WHAT THE EXERCISE ASKS ▸ Transcribe exactly the lines that fall between the one holding "M751 482 755 514 737 516 731 484Z" and the one holding "M1154 506 1161 567 1127 572 1118 511Z", inclusive, from the entries below.

Saved entries:
------------------------------
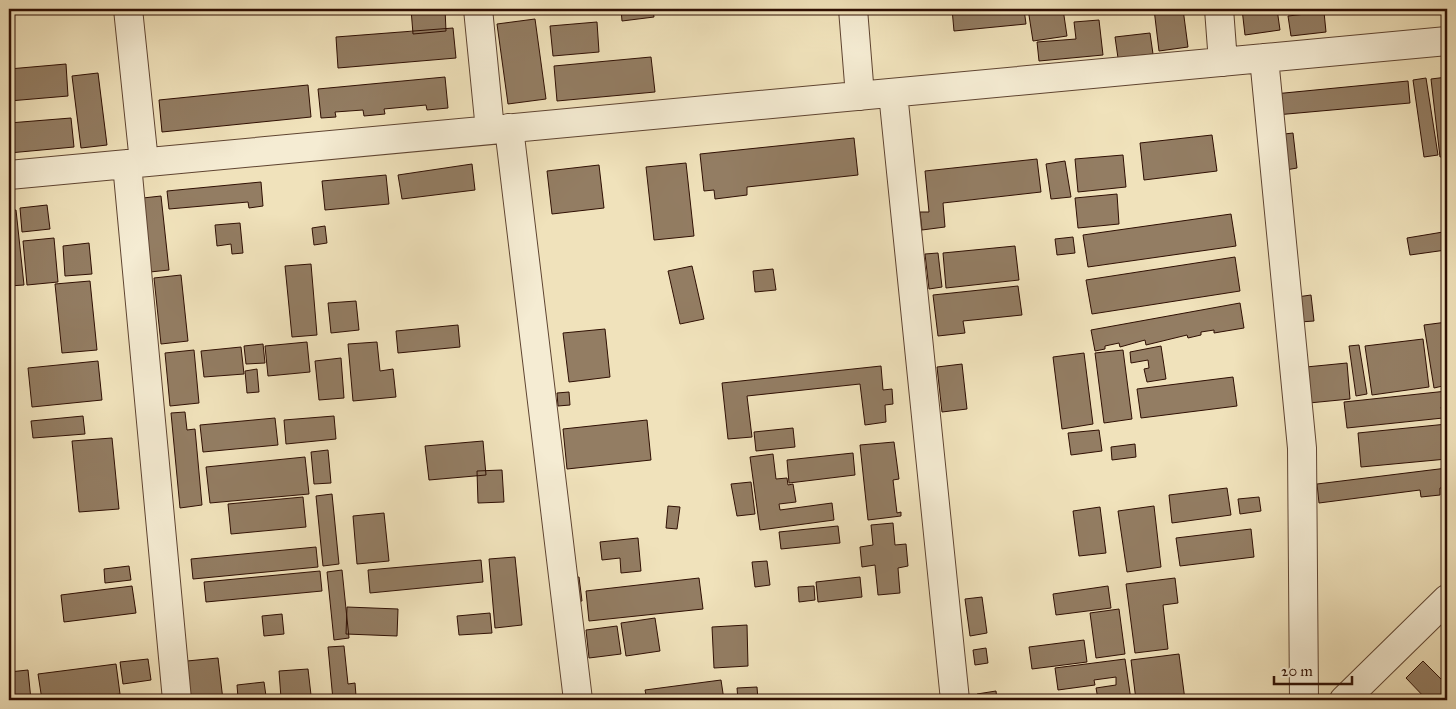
<svg xmlns="http://www.w3.org/2000/svg" width="1456" height="709" font-family="'IM FELL Great Primer',serif">
<style>
.building{fill:#937d63;stroke:#2f0f03}
.lines{fill:none;stroke-linecap:round;stroke-linejoin:round}
.minor-casing{stroke:#5f4431;stroke-width:30}
.minor{stroke:#f5ecd3;stroke-width:28}
</style>
<rect width="100%" height="100%" fill="#f0e2bb"/>
<filter id="stains"><feTurbulence type="fractalNoise" baseFrequency=".004" numOctaves="4"/><feColorMatrix values="0 0 0 0 .2 0 0 0 0 .09 0 0 0 0 .02 0 0 0 .5 -.17"/></filter>
<radialGradient id="worn" r=".72"><stop offset=".6" stop-color="#630" stop-opacity="0"/><stop offset="1" stop-color="#630" stop-opacity=".3"/></radialGradient>
<!-- building -->
<path class="building" d="M411 9H445L446 31 413 34Z
M621 9H653L654 17 622 21Z
M952 9H1024L1026 24 954 31Z
M1028 9H1063L1067 36 1033 41Z
M1154 9H1183L1188 47 1159 51Z
M1242 9H1277L1280 30 1245 35Z
M1324 12 1326 32 1291 36 1288 16Z
M535 19 546 99 508 104 497 24Z
M1099 20 1103 55 1039 61 1037 42 1076 39 1074 22Z
M597 22 599 52 553 56 550 26Z
M453 28 456 58 338 68 336 37Z
M1150 33 1153 54 1118 58 1115 37Z
M651 57 655 92 557 101 554 66Z
M66 64 68 96 9 101V69Z
M98 73 107 145 81 148 72 76Z
M445 77 448 108 427 110 426 105 384 109 385 114 364 116 363 110 335 112 336 117 321 118 318 89Z
M1447 77V156L1440 157 1431 79Z
M1426 78 1438 155 1424 157 1413 80Z
M1408 81 1410 103 1276 115 1274 94Z
M308 85 311 117 162 132 159 100Z
M71 118 74 147 9 153V123Z
M1293 133 1297 168 1280 171 1276 135Z
M1212 135 1217 171 1144 180 1140 143Z
M854 138 858 175 747 187V195L715 199 714 190 704 191 700 154Z
M1123 155 1126 187 1078 192 1075 159Z
M1037 159 1041 192 943 203 945 227 922 230 920 212H929L925 171Z
M1065 161 1071 197 1051 199 1046 164Z
M686 163 694 236 654 240 646 167Z
M472 164 475 190 402 199 398 175Z
M599 165 604 208 552 214 547 171Z
M386 175 389 204 325 210 322 181Z
M261 182 263 206 249 208 248 202 169 209 167 191Z
M1117 194 1119 224 1078 228 1075 198Z
M161 196 169 270 150 272 143 198Z
M47 205 50 229 22 232 20 208Z
M16 210 24 285 9 286V211Z
M1231 214 1236 246 1088 267 1083 235Z
M240 223 243 253 232 254 231 244 217 246 215 225Z
M325 226 327 243 314 245 312 228Z
M1443 232 1446 250 1410 255 1407 238Z
M1073 237 1075 253 1057 255 1055 239Z
M54 238 58 282 27 285 23 241Z
M89 243 92 274 65 276 63 246Z
M1015 246 1019 280 946 288 943 253Z
M938 253 942 287 929 289 925 254Z
M1235 257 1240 291 1092 314 1086 280Z
M311 264 317 335 292 337 285 266Z
M692 266 704 319 680 324 668 271Z
M773 269 776 290 755 292 753 271Z
M181 275 188 341 161 344 154 278Z
M90 281 97 350 62 353 55 284Z
M1018 286 1022 315 963 321 965 333 938 336 933 295Z
M1311 295 1314 321 1300 322 1297 297Z
M356 301 359 330 331 333 328 303Z
M1240 303 1244 328 1214 333V330L1201 332V335L1188 338 1187 335 1146 345 1145 340 1120 347 1119 343 1105 346V349L1095 351 1091 330Z
M1447 322V385L1434 388 1424 325Z
M458 325 460 347 398 353 396 331Z
M605 329 610 377 569 382 563 333Z
M1423 339 1429 387 1372 395 1365 346Z
M307 342 310 372 268 376 265 346Z
M377 342 380 371 393 369 396 397 353 401 348 344Z
M263 344 265 363 246 364 244 346Z
M1359 345 1367 394 1356 396 1349 346Z
M1161 346 1166 379 1147 382 1144 369 1149 368 1148 360 1131 363 1130 352Z
M241 347 244 374 204 377 201 351Z
M194 350 199 403 170 406 165 353Z
M1123 350 1132 419 1104 423 1095 353Z
M1084 353 1093 424 1062 429 1053 357Z
M341 358 344 398 319 400 315 361Z
M98 361 102 400 32 407 28 368Z
M1347 363 1350 399 1309 403 1306 367Z
M962 364 967 409 942 412 937 367Z
M881 366 883 390 892 389 893 404 885 405 886 422 865 425 860 384 747 396 752 437 728 439 722 383Z
M257 369 259 392 247 393 245 371Z
M1233 377 1237 406 1141 418 1137 389Z
M1447 391V406L1441 407 1443 418 1347 428 1344 402Z
M569 392 570 405 558 406 557 393Z
M185 412 187 430 195 429 202 505 180 508 171 413Z
M83 416 85 434 33 438 31 421Z
M334 416 336 439 286 444 284 420Z
M275 418 278 445 203 452 200 425Z
M647 420 651 460 567 469 563 429Z
M1447 424V459L1361 467 1358 433Z
M793 428 795 447 756 451 754 432Z
M1099 430 1102 451 1071 455 1068 433Z
M112 438 119 509 79 512 72 441Z
M483 441 486 475 429 480 425 446Z
M894 442 899 479 893 480 897 513 901 512V516L868 520 860 445Z
M1135 444 1136 457 1112 460 1111 447Z
M328 450 331 483 314 484 311 452Z
M853 453 855 475 789 483 787 460Z
M773 454 776 479 787 478 788 485 793 484 796 502 779 504 780 510 832 503 834 520 760 530 750 457Z
M305 457 309 494 210 503 206 467Z
M1447 468V487L1440 488V495L1421 497 1420 490 1319 503 1317 484Z
M502 470 504 502 478 503 477 471Z
M751 482 755 514 737 516 731 484Z
M1227 488 1231 515 1172 523 1169 495Z
M332 494 339 564 323 566 316 496Z
M303 497 306 527 231 534 228 504Z
M1259 497 1261 511 1240 514 1238 499Z
M668 506 680 507 677 529 666 528Z
M1154 506 1161 567 1127 572 1118 511Z
M1100 507 1106 553 1079 556 1073 511Z
M384 513 389 561 357 564 353 516Z
M893 523 895 545 906 544 908 566 898 568 900 593 878 595 875 565 862 567 860 547 873 545 871 525Z
M838 526 840 543 781 549 779 532Z
M1251 529 1254 557 1180 566 1176 538Z
M638 538 641 571 621 573 620 558 602 560 600 542Z
M316 547 318 567 193 579 191 559Z
M515 557 522 625 495 628 489 559Z
M481 560 483 582 370 593 368 570Z
M767 561 770 585 755 587 752 562Z
M129 566 131 580 105 583 104 569Z
M342 570 349 638 334 640 327 572Z
M320 571 322 591 206 602 204 582Z
M579 577 582 601 570 603 566 579Z
M860 577 862 597 818 602 816 582Z
M699 578 703 609 589 621 586 591Z
M1175 578 1178 603 1163 605 1168 649 1135 653 1126 584Z
M132 586 136 613 64 622 61 595Z
M814 586 815 600 799 602 798 587Z
M1108 586 1111 608 1056 615 1053 594Z
M982 597 987 633 970 636 965 599Z
M347 607 398 609 397 636 346 634Z
M1119 609 1125 654 1096 658 1090 613Z
M490 613 492 633 459 635 457 616Z
M282 614 284 634 264 636 262 616Z
M655 618 660 651 626 656 621 623Z
M747 625 748 666 714 668 712 627Z
M617 626 621 654 589 658 586 630Z
M1084 640 1087 662 1032 669 1029 647Z
M344 646 348 684 355 683 356 696H349L350 700H333L328 647Z
M986 648 988 663 975 665 973 650Z
M1179 654 1185 700H1136L1131 660Z
M218 658 223 700H190L187 661Z
M148 659 151 680 123 684 120 662Z
M1125 659 1131 700H1086L1098 699 1096 688 1116 685V677L1094 680 1095 685 1058 690 1055 668Z
M1423 661 1447 685V700H1427L1406 678Z
M116 664 120 694 70 700H42L38 674Z
M308 669 311 695 281 698 279 671Z
M28 670 31 700H9V672Z
M721 680 724 700H647L645 690Z
M264 682 266 696 238 698 237 685Z
M757 687 758 700H738L737 688Z
M996 691 997 700H978L977 694Z"/>
<g class="lines">
<!-- minor casing -->
<g class="minor-casing">
<path id="minor" d="M128 9 144 162
M478 9 490 130
M853 9 860 96
M1219 9 1223 62
M1264 58 1302 448 1304 700
M893 93 955 700
M509 128 578 700
M127 164 177 700
M9 175 1447 41
M1344 700 1447 599"/>
</g>
<!-- minor -->
<use href="#minor" class="minor"/>
</g>
<!-- margin -->
<rect width="1456" height="709" fill="none" stroke="#f0e2bb" stroke-width="30"/>
<rect x="10" y="10" width="1436" height="689" fill="none" stroke="#2f0f03" stroke-width="2.5"/>
<rect x="15" y="15" width="1426" height="679" fill="none" stroke="#2f0f03"/>
<!-- scale -->
<path d="M1274 676v8h78v-8" fill="none" stroke="#2f0f03" stroke-width="2.5"/>
<text x="1281" y="676" font-size="15" fill="#2f0f03" stroke="#f5ecd3" stroke-width="4" paint-order="stroke">20 m</text>
<rect width="100%" height="100%" filter="url(#stains)"/>
<rect width="100%" height="100%" fill="url(#worn)"/>
</svg>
------------------------------
TASK RESULT ▸
M751 482 755 514 737 516 731 484Z
M1227 488 1231 515 1172 523 1169 495Z
M332 494 339 564 323 566 316 496Z
M303 497 306 527 231 534 228 504Z
M1259 497 1261 511 1240 514 1238 499Z
M668 506 680 507 677 529 666 528Z
M1154 506 1161 567 1127 572 1118 511Z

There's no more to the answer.